(Beginning of The data)
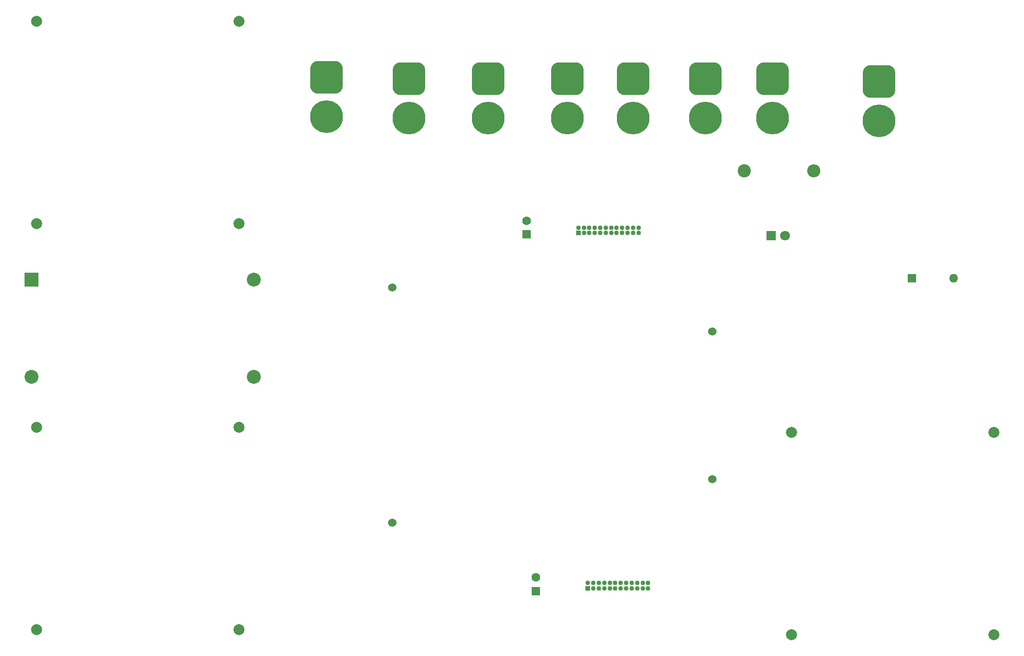
<source format=gbr>
%TF.GenerationSoftware,KiCad,Pcbnew,8.0.4*%
%TF.CreationDate,2025-03-28T09:25:27+01:00*%
%TF.ProjectId,final_agv_pdb,66696e61-6c5f-4616-9776-5f7064622e6b,rev?*%
%TF.SameCoordinates,Original*%
%TF.FileFunction,Soldermask,Top*%
%TF.FilePolarity,Negative*%
%FSLAX46Y46*%
G04 Gerber Fmt 4.6, Leading zero omitted, Abs format (unit mm)*
G04 Created by KiCad (PCBNEW 8.0.4) date 2025-03-28 09:25:27*
%MOMM*%
%LPD*%
G01*
G04 APERTURE LIST*
G04 Aperture macros list*
%AMRoundRect*
0 Rectangle with rounded corners*
0 $1 Rounding radius*
0 $2 $3 $4 $5 $6 $7 $8 $9 X,Y pos of 4 corners*
0 Add a 4 corners polygon primitive as box body*
4,1,4,$2,$3,$4,$5,$6,$7,$8,$9,$2,$3,0*
0 Add four circle primitives for the rounded corners*
1,1,$1+$1,$2,$3*
1,1,$1+$1,$4,$5*
1,1,$1+$1,$6,$7*
1,1,$1+$1,$8,$9*
0 Add four rect primitives between the rounded corners*
20,1,$1+$1,$2,$3,$4,$5,0*
20,1,$1+$1,$4,$5,$6,$7,0*
20,1,$1+$1,$6,$7,$8,$9,0*
20,1,$1+$1,$8,$9,$2,$3,0*%
G04 Aperture macros list end*
%ADD10RoundRect,1.500000X-1.500000X1.500000X-1.500000X-1.500000X1.500000X-1.500000X1.500000X1.500000X0*%
%ADD11C,6.000000*%
%ADD12O,2.400000X2.400000*%
%ADD13C,2.400000*%
%ADD14C,1.800000*%
%ADD15R,1.800000X1.800000*%
%ADD16R,1.600000X1.600000*%
%ADD17O,1.600000X1.600000*%
%ADD18C,1.600000*%
%ADD19R,2.540000X2.540000*%
%ADD20C,2.540000*%
%ADD21R,0.850000X0.850000*%
%ADD22O,0.850000X0.850000*%
%ADD23C,2.000000*%
%ADD24C,1.524000*%
G04 APERTURE END LIST*
D10*
%TO.C,J7*%
X212500000Y-50750000D03*
D11*
X212500000Y-57950000D03*
%TD*%
D10*
%TO.C,J6*%
X200250000Y-50750000D03*
D11*
X200250000Y-57950000D03*
%TD*%
D10*
%TO.C,J5*%
X187000000Y-50800000D03*
D11*
X187000000Y-58000000D03*
%TD*%
D10*
%TO.C,J4*%
X175000000Y-50800000D03*
D11*
X175000000Y-58000000D03*
%TD*%
D10*
%TO.C,J3*%
X160500000Y-50800000D03*
D11*
X160500000Y-58000000D03*
%TD*%
D10*
%TO.C,J2*%
X146000000Y-50800000D03*
D11*
X146000000Y-58000000D03*
%TD*%
D10*
%TO.C,J1*%
X131000000Y-50550000D03*
D11*
X131000000Y-57750000D03*
%TD*%
D12*
%TO.C,R1*%
X220060000Y-67590000D03*
D13*
X207360000Y-67590000D03*
%TD*%
D14*
%TO.C,D1*%
X214750000Y-79500000D03*
D15*
X212210000Y-79500000D03*
%TD*%
D16*
%TO.C,SW1*%
X237955000Y-87250000D03*
D17*
X245575000Y-87250000D03*
%TD*%
D16*
%TO.C,C1*%
X167500000Y-79250000D03*
D18*
X167500000Y-76750000D03*
%TD*%
D19*
%TO.C,LM2596*%
X77000000Y-87500000D03*
D20*
X77000000Y-105280000D03*
X117640000Y-105280000D03*
X117640000Y-87500000D03*
%TD*%
D21*
%TO.C,J9*%
X178750000Y-144000000D03*
D22*
X178750000Y-143000000D03*
X179750000Y-144000000D03*
X179750000Y-143000000D03*
X180750000Y-144000000D03*
X180750000Y-143000000D03*
X181750000Y-144000000D03*
X181750000Y-143000000D03*
X182750000Y-144000000D03*
X182750000Y-143000000D03*
X183750000Y-144000000D03*
X183750000Y-143000000D03*
X184750000Y-144000000D03*
X184750000Y-143000000D03*
X185750000Y-144000000D03*
X185750000Y-143000000D03*
X186750000Y-144000000D03*
X186750000Y-143000000D03*
X187750000Y-144000000D03*
X187750000Y-143000000D03*
X188750000Y-144000000D03*
X188750000Y-143000000D03*
X189750000Y-144000000D03*
X189750000Y-143000000D03*
%TD*%
D23*
%TO.C,REF\u002A\u002A*%
X253000000Y-115500000D03*
X216000000Y-115500000D03*
X216000000Y-152500000D03*
X253000000Y-152500000D03*
%TD*%
D16*
%TO.C,C2*%
X169250000Y-144500000D03*
D18*
X169250000Y-142000000D03*
%TD*%
D23*
%TO.C,REF\u002A\u002A*%
X115000000Y-114500000D03*
X78000000Y-114500000D03*
X78000000Y-151500000D03*
X115000000Y-151500000D03*
%TD*%
%TO.C,REF\u002A\u002A*%
X115000000Y-40250000D03*
X78000000Y-40250000D03*
X78000000Y-77250000D03*
X115000000Y-77250000D03*
%TD*%
D10*
%TO.C,BATTERY*%
X232000000Y-51250000D03*
D11*
X232000000Y-58450000D03*
%TD*%
D21*
%TO.C,5V*%
X177000000Y-79000000D03*
D22*
X177000000Y-78000000D03*
X178000000Y-79000000D03*
X178000000Y-78000000D03*
X179000000Y-79000000D03*
X179000000Y-78000000D03*
X180000000Y-79000000D03*
X180000000Y-78000000D03*
X181000000Y-79000000D03*
X181000000Y-78000000D03*
X182000000Y-79000000D03*
X182000000Y-78000000D03*
X183000000Y-79000000D03*
X183000000Y-78000000D03*
X184000000Y-79000000D03*
X184000000Y-78000000D03*
X185000000Y-79000000D03*
X185000000Y-78000000D03*
X186000000Y-79000000D03*
X186000000Y-78000000D03*
X187000000Y-79000000D03*
X187000000Y-78000000D03*
X188000000Y-79000000D03*
X188000000Y-78000000D03*
%TD*%
D24*
%TO.C,REF\u002A\u002A*%
X143000000Y-89000000D03*
X143000000Y-132000000D03*
X201500000Y-124000000D03*
X201500000Y-97000000D03*
%TD*%
M02*

</source>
(End of The data)
▶ **Problem details**: Count the lines above with the string "primitives"; report only that figure.

▶ **Expected output**: 2